Step-by-step instructions for automatically redacting text in PDFs
The "Redact Text" task permanently and irreversibly removes sensitive text areas from
PDF documents. Unlike a purely visual overlay, the underlying text is actually removed
from the document — it cannot be restored through copying, searching, or technical analysis.
Typical use cases
- GDPR compliance: Remove personal data such as names, addresses, or account numbers
- Anonymization: Anonymize documents for distribution to third parties
- Confidential information: Remove salary data, social security numbers, or internal reference numbers
- Archiving: Remove sensitive data before long-term archiving
Step 1: Create a new profile
Create a new profile with a descriptive name such as "Anonymize personnel data".
Set up the monitored folder.
Step 2: Create data extraction rules
Redaction is based on data extraction rules that locate the text areas to be redacted.
Create a separate rule for each area to be redacted.
| Rule |
Description |
Example |
| Name |
Extracts the employee name |
Keyword "Name:", data to the right |
| Address |
Extracts the mailing address |
Keyword "Address:", data to the right |
| IBAN |
Extracts the account number |
Keyword "IBAN:", data to the right |
Note: Test the extraction rules thoroughly with example files
before enabling redaction.
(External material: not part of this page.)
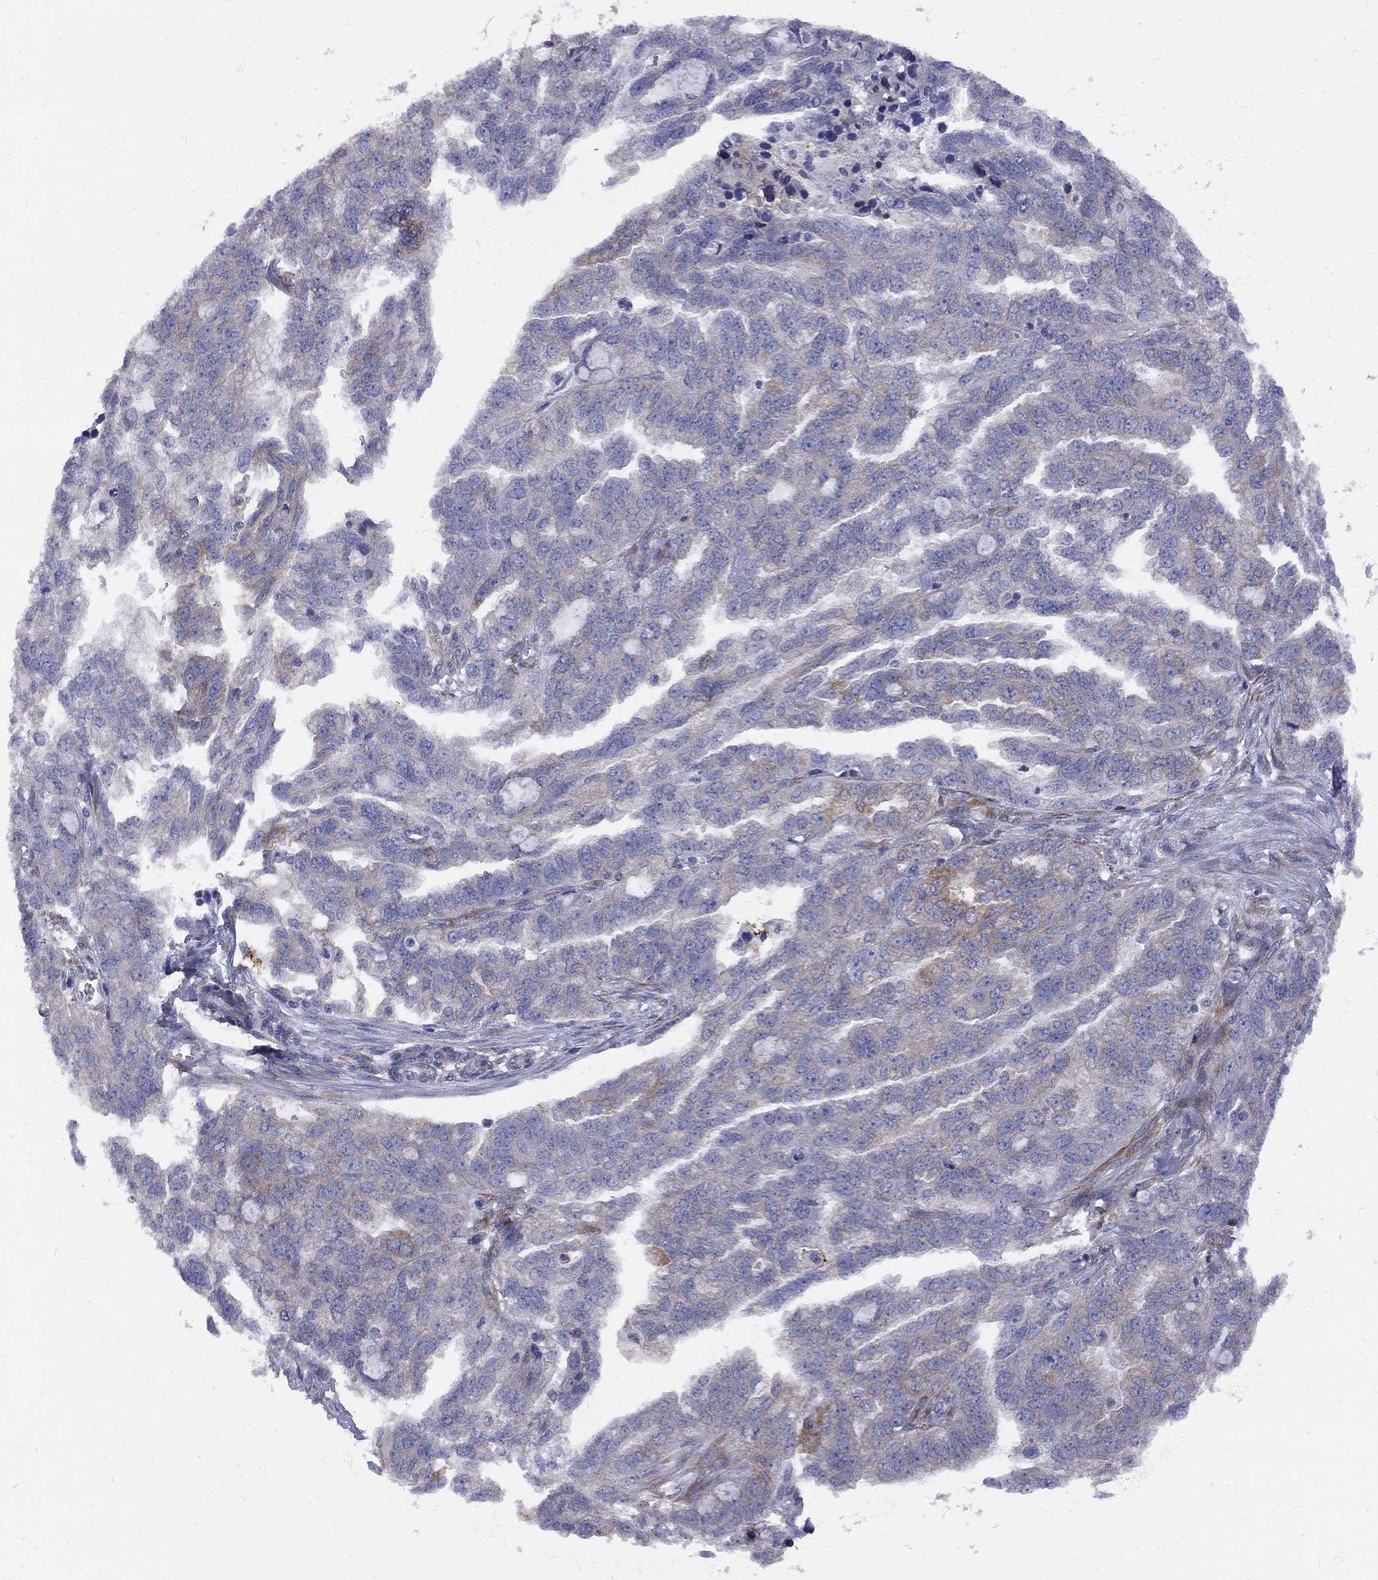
{"staining": {"intensity": "moderate", "quantity": "<25%", "location": "cytoplasmic/membranous"}, "tissue": "ovarian cancer", "cell_type": "Tumor cells", "image_type": "cancer", "snomed": [{"axis": "morphology", "description": "Cystadenocarcinoma, serous, NOS"}, {"axis": "topography", "description": "Ovary"}], "caption": "A micrograph of ovarian serous cystadenocarcinoma stained for a protein demonstrates moderate cytoplasmic/membranous brown staining in tumor cells.", "gene": "MTHFR", "patient": {"sex": "female", "age": 51}}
The quality of redaction depends directly on the
quality of the rules.
Step 3: Configure the "Redact Text" task
Go to the task view, select the "Redact Text" task, and add a redaction entry
for each extraction rule:
| Property |
Description |
| Rule |
The data extraction rule that determines the text area to be redacted |
| Color |
The color of the redaction rectangle (default: Black) |
| Overlay Text |
Optional text displayed over the redaction (e.g., "REDACTED") |
Tip: Use the Preview function to check the redactions
before starting productive processing.
Step 4: Configure storage location
Specify where the redacted documents should be saved:
D:\Accounting\Anonymized\<FileName>_anonymized
Result
After configuration, all PDF files placed in the monitored folder are automatically redacted:
| Original |
Processed |
| Name: John Smith |
Name: █████ REDACTED |
| IBAN: GB29 NWBK 6016 1331 9268 19 |
IBAN: █████ REDACTED |